Scottish Conservative leader Ruth Davidson has called for a review into whether convicted killers should be granted home leave.
The Tory made the plea after the “appalling case” of Robbie McIntosh, a murderer who tried to kill a female dog walker with a dumbbell while on leave from prison, who has now been placed under an order of lifelong restriction.
McIntosh – who was given a life sentence for stabbing a woman who had been walking her dog to death in 2001 – will now have to spend a minimum of five years in prison.
The Parole Board will have to consider if it is safe for him to be freed after that, with the prospect he may never get out of jail.
First Minister Nicola Sturgeon said if McIntosh was allowed out of prison again, the order meant he would be be “subject to intensive supervision for the rest of his life”.
But Ms Davidson said there should be a review into the system of allowing convicted killers to be granted home leave.
She also revealed in the last year alone some 4,000 prisoners had been granted temporary leave, where they were allowed out of prison but their case had not been considered by the Parole Board.
She pressed Ms Sturgeon on the issue of home release at First Minister’s Questions after McIntosh appeared in court to be sentenced for his attack on Linda McDonald, who he assaulted as she walked her dog through Templeton Woods, Dundee, in August 2017.
The Tory leader asked Ms Sturgeon if she agreed “this appalling case raises further questions about our justice system, and why killers who should be in jail are instead allowed to walk free before a parole board has even ruled that they are safe to do so”.
Ms Davidson added: “I don’t think it is unreasonable for the public to expect prisoners to serve their time. When cases like today’s emerge the question from the public is why again?
“Why is a killer let lose to try and kill again? Why is the dice loaded against victims and in favour of criminals again?
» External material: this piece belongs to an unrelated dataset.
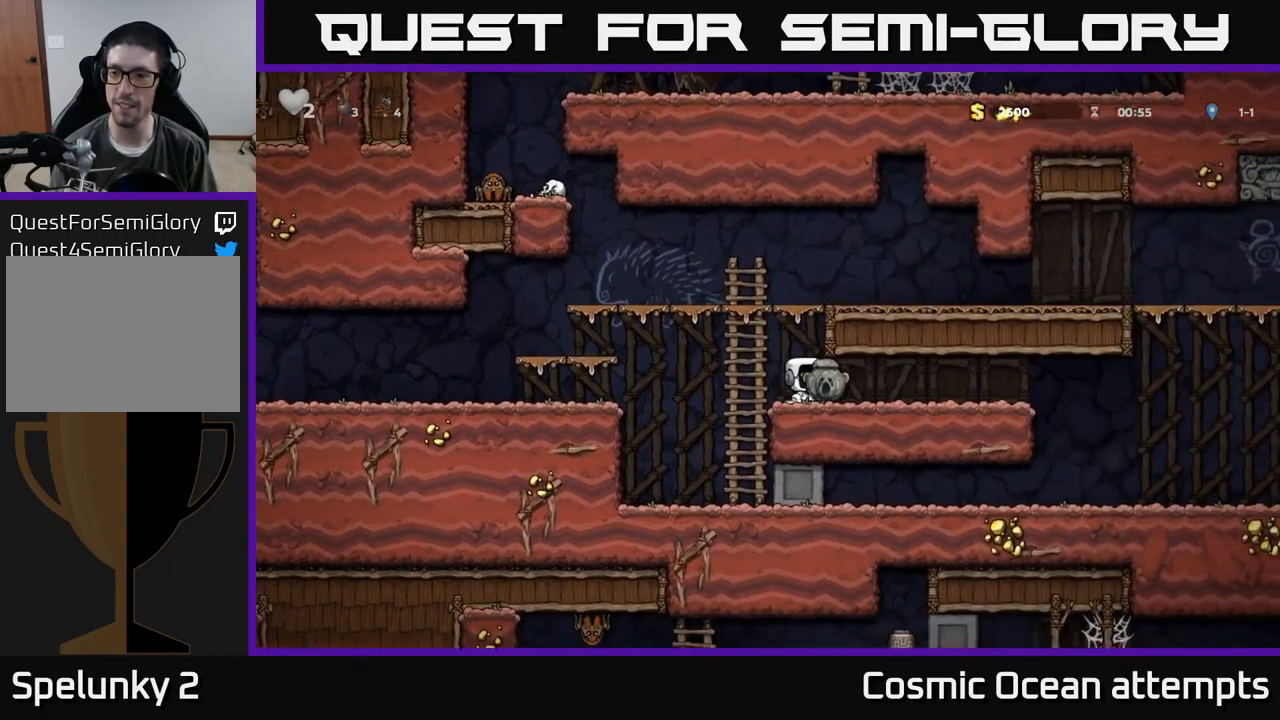
{"buttons": ["DPAD_RIGHT"], "left_stick": "center", "events": []}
Why do we only act when another family is left to pick up the pieces of their lives?”
“Home leave for convicted murderers, where they are free to walk the streets before they even face the parole board should be reviewed, isn’t it that simple?”
Ms Sturgeon said the case was “extremely distressing”, adding she could “entirely understand and sympathise with the views of the family”.
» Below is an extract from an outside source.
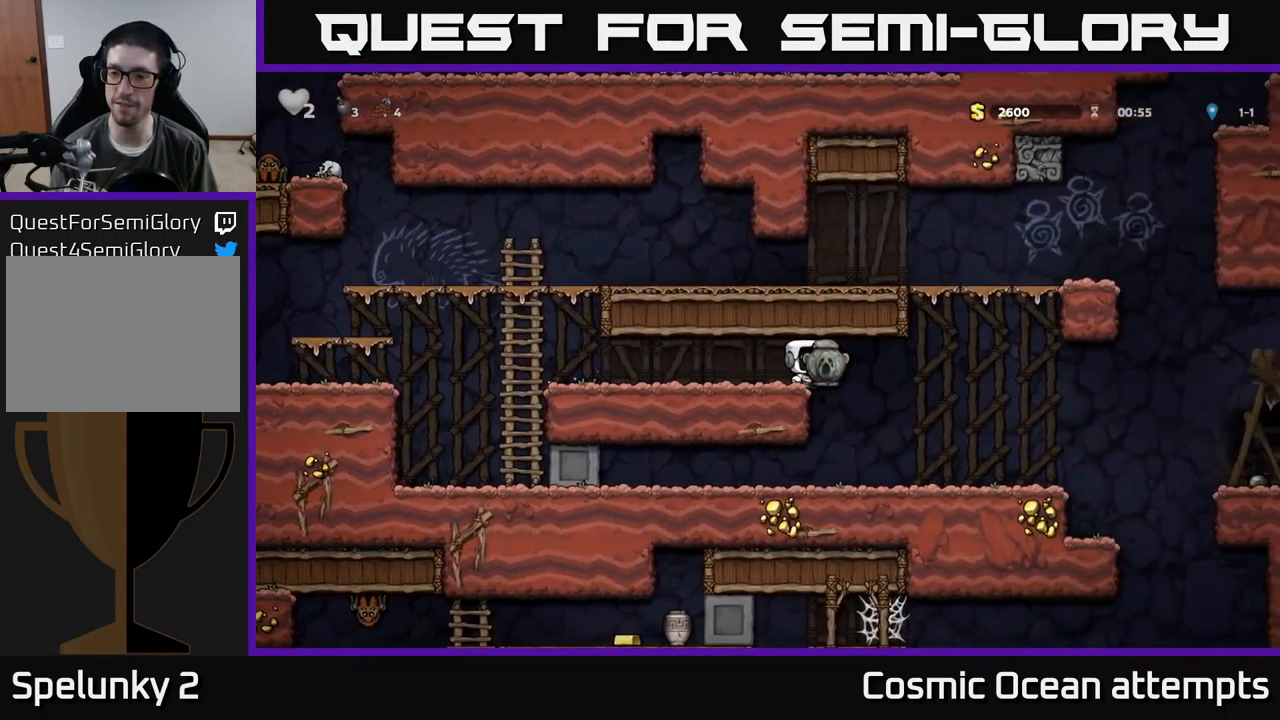
{"buttons": ["DPAD_RIGHT"], "left_stick": "center", "events": []}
But she said: “A rigorous risk assessment is undertaken by the Scottish Prison Service before any offender is granted any form of unescorted leave, that involves psychological assessments, social work reports, and reports on the time they have spend in prison.
“Home leave is also always granted with very strict conditions applied.”
Nicola Sturgeon during First Minister’s Questions (Jane Barlow/PA)
Ms Davidson replied: “I accept this is an extreme case but it does tap into a wider public concern.
“Under current rules prisoners can be allowed out of jail before their official release, it’s called temporary release. That means they can be let out into the community without supervision.
“Through Freedom of Information we have discovered there were over 4,000 cases in the last year alone where, like McIntosh, prisoners had been granted such leave.”
Ms Sturgeon said: “If there are lessons to be learned from this case, and undoubtedly I think there will be, of course those lessons must be applied for the future.”
This could see changes to “tighten the way in which risk assessments are carried out in future”, she added.
But the First Minister defended the principle of permitting prisoners home leave as part of their rehabilitation.
“Of course serious criminals should be locked up, that’s not in doubt,” she said.
“But the bigger challenge for our criminal justice system is how we do rehabilitate prisoners so there is less of a risk of them reoffending.
“These with the greatest of respect to Ruth Davidson are not simple issues, these are actually really complex issues and we have a duty to recognise the complexity with the public.”